Al-Ahram Weekly Online   23 - 29 June 2005
Issue No. 748
Editorial
 
Published in Cairo by AL-AHRAM established in 1875

Blaming America


From creative chaos to freedom of choice, US Secretary of State Condoleezza Rice has a remarkably rich vocabulary when it comes to reform in the Middle East. Yet it is the US that the Arab Human Development Report for 2004 singled out, accusing Washington of acting to deter the growth of democracy in the region. Through its bias to Israel, its violent practices in Iraq and its mistreatment of Arabs following 9/11, America is doing more harm than good. Is it surprising that Washington's repeated use of its veto in the UN Security Council has made the region sceptical about international law?

The war on Iraq has ended in occupation and murderous chaos, not in the democracy the US promised. It has given Arab regimes an added cause to stall on reform. Because of the war on terror Arabs are becoming subject to profiling, harassment and unjustified detention. If anything, despotic regimes around the region are encouraged by such developments.

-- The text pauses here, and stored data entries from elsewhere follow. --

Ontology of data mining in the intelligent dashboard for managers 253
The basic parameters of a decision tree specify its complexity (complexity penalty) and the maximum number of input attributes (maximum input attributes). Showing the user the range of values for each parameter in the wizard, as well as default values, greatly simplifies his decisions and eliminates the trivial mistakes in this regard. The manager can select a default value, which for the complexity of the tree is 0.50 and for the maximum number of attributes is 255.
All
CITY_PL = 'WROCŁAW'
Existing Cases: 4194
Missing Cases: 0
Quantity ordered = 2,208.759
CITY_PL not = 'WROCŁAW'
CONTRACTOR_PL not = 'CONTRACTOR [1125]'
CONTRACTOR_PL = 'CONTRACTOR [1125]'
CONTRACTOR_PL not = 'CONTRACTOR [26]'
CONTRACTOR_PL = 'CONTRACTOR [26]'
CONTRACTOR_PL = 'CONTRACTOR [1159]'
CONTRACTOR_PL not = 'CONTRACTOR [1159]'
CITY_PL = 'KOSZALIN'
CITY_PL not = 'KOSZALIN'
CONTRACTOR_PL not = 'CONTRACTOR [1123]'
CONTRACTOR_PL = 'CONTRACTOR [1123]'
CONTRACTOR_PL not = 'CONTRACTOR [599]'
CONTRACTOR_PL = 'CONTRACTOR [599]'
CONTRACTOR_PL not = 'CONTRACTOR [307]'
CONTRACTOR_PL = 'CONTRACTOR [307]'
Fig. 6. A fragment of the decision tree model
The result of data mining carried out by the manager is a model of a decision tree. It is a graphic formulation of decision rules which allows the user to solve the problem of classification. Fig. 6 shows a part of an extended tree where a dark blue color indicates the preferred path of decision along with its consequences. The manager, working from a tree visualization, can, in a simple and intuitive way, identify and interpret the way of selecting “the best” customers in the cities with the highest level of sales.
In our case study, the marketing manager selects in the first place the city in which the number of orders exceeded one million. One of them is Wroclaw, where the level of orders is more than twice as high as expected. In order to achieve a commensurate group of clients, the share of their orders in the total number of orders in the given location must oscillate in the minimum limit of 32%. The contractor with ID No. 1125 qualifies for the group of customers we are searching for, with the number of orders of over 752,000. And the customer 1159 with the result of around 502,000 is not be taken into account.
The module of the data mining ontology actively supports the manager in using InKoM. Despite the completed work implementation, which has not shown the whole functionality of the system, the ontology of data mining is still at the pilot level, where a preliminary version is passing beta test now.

Over the next few months we are likely to hear officials from across the Arab world blaming America for all our ills. If it weren't for the Americans, we'll be told, the Arab world would have been a paradise of freedom, progress, and democracy; Palestine and Iraq would be free and Sudan wouldn't be falling apart.

The Arab Human Development Report 2004 warns that "power will be transferred through armed violence" if current circumstances persist. The US may be hoping to reshape the Middle East along the lines of Eastern Europe. But change has been underway in Eastern Europe since the late 1980s and without US military presence. By the same token change in the Middle East can take place only in the absence of US troops. Washington has no right to claim that its military presence in Iraq has prodded Arab regimes along the road to reform. After all, the US is not in Iraq for the sake of democracy but because it made false claims about weapons of mass destruction and Iraq's ties with Al-Qaeda.

For Washington's claims to be more credible it should timetable its withdrawal from Iraq. Perhaps then more Iraqis will engage in the political process, and the rest of the region become a little less sceptical about America's real intentions.